Aim of the exercise: Return each line in the records below that includes "plate".

Extracted entries:
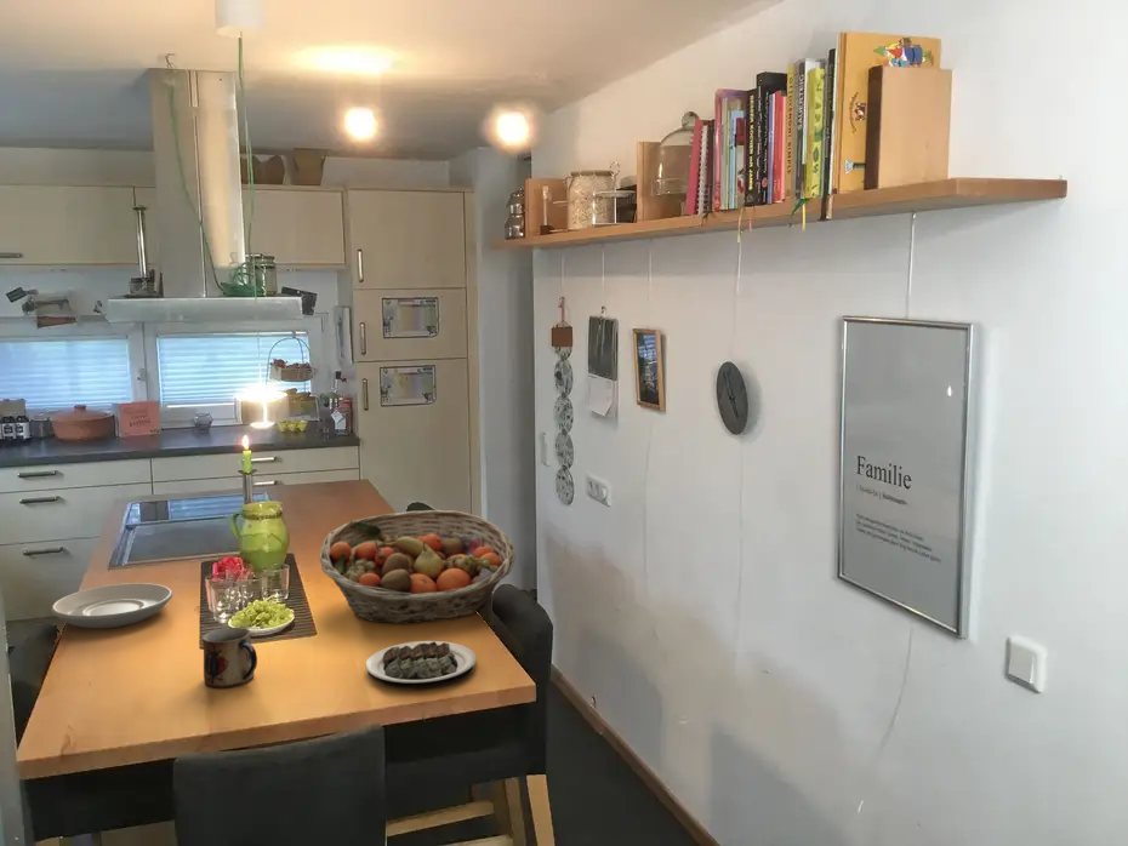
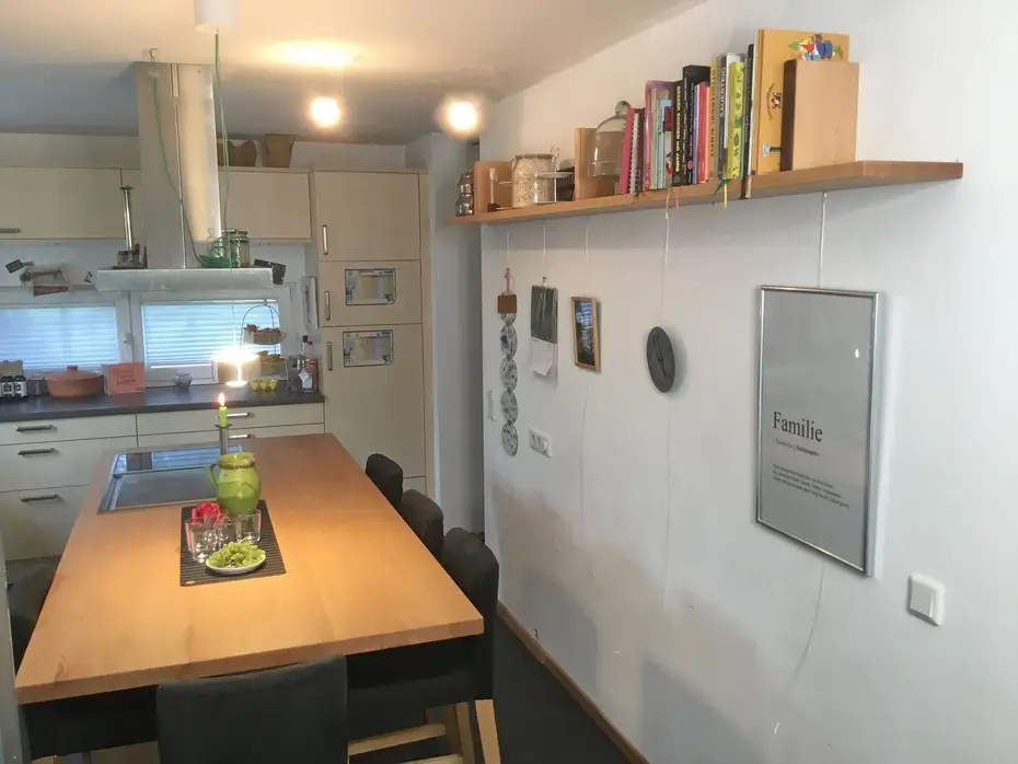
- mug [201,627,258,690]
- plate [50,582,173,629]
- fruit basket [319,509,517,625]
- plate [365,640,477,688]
--
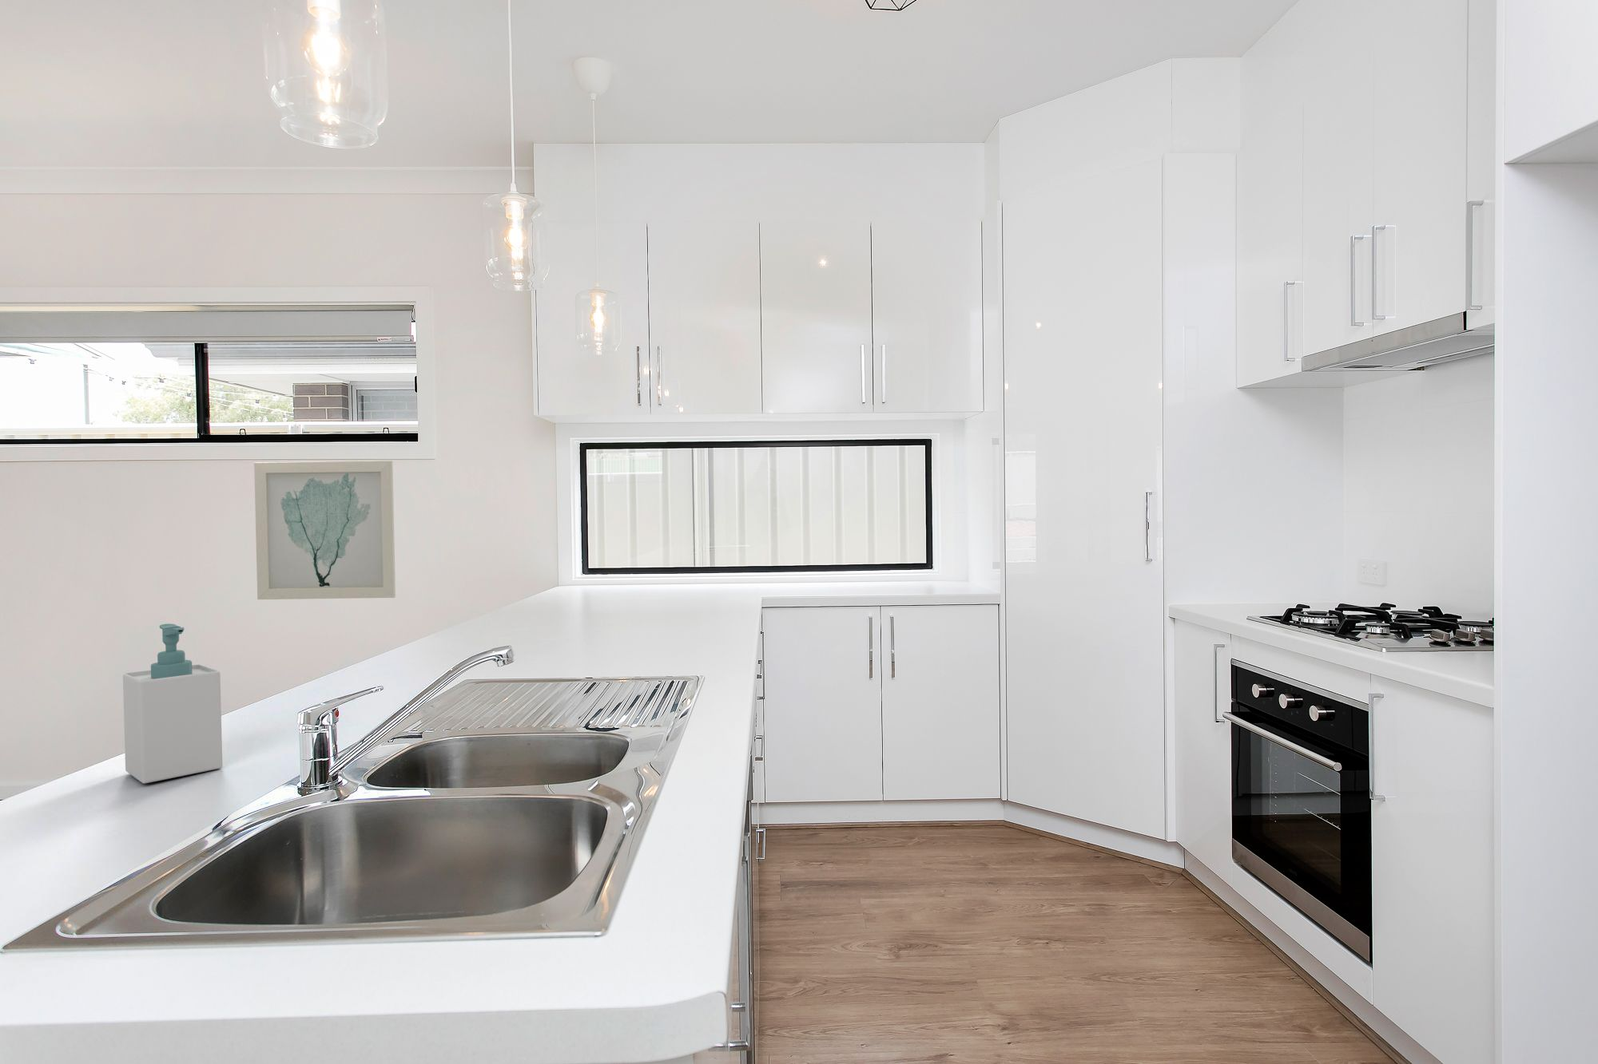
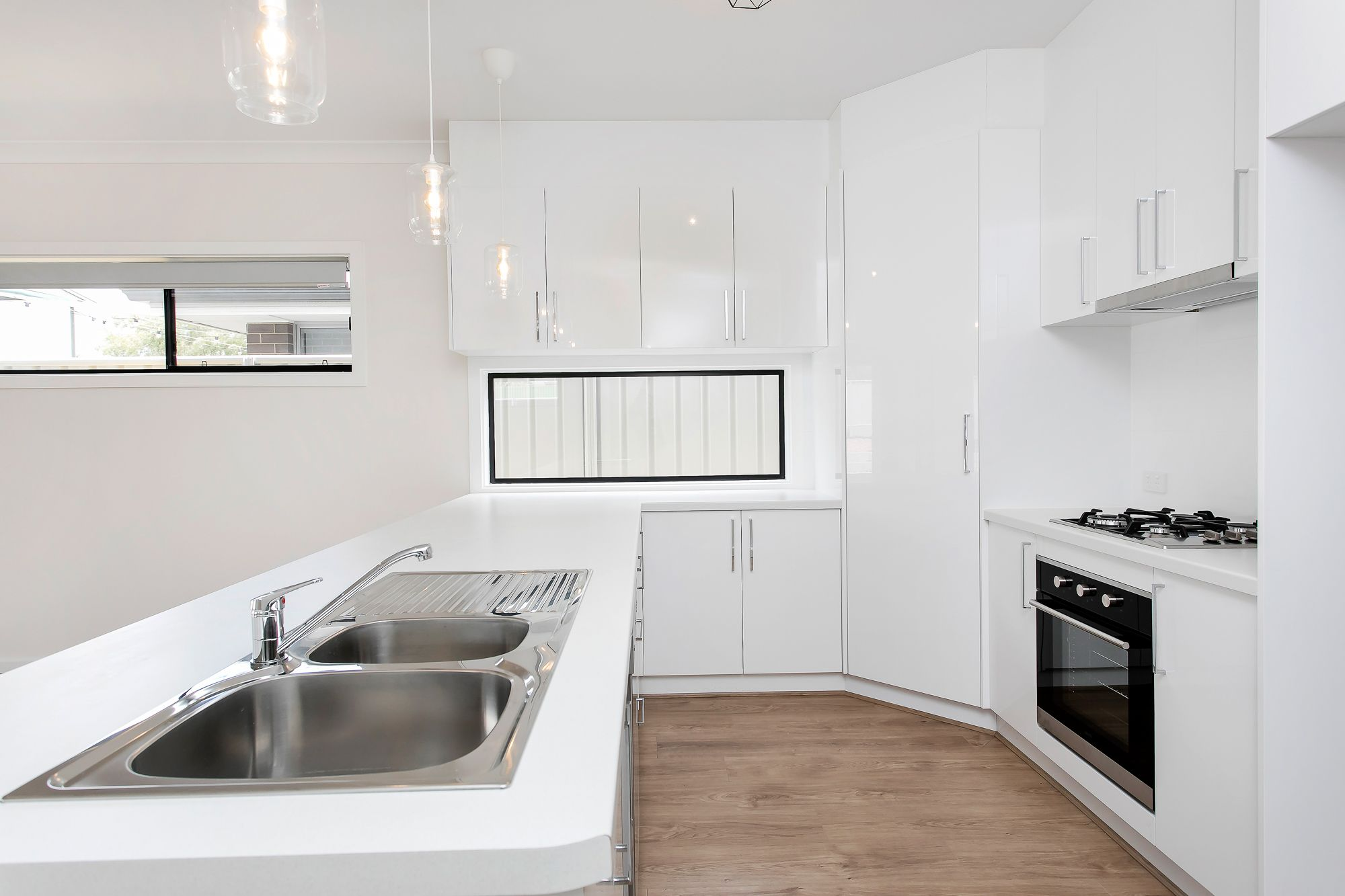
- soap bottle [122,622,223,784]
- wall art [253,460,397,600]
* * *
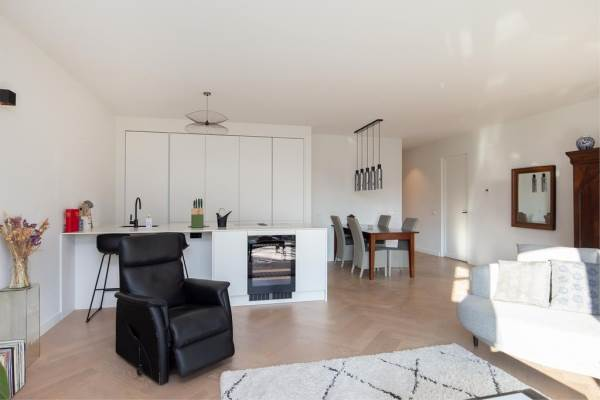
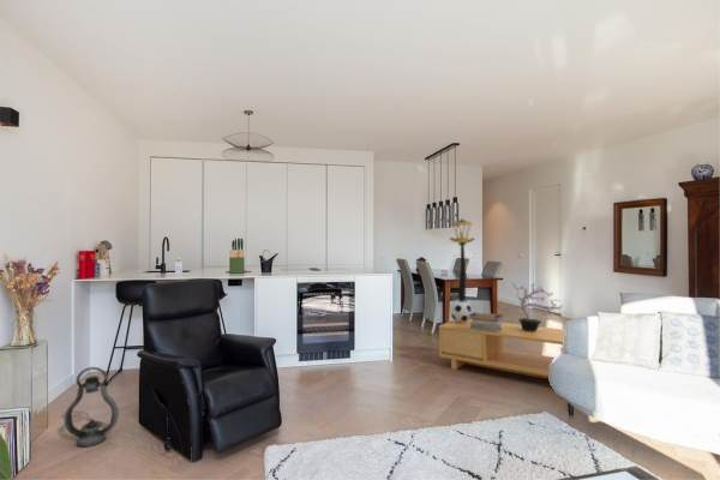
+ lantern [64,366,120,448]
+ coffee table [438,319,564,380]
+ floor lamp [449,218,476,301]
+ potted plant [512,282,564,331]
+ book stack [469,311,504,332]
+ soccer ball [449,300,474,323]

Result for this exercise:
- plate [50,582,173,629]
- plate [365,640,477,688]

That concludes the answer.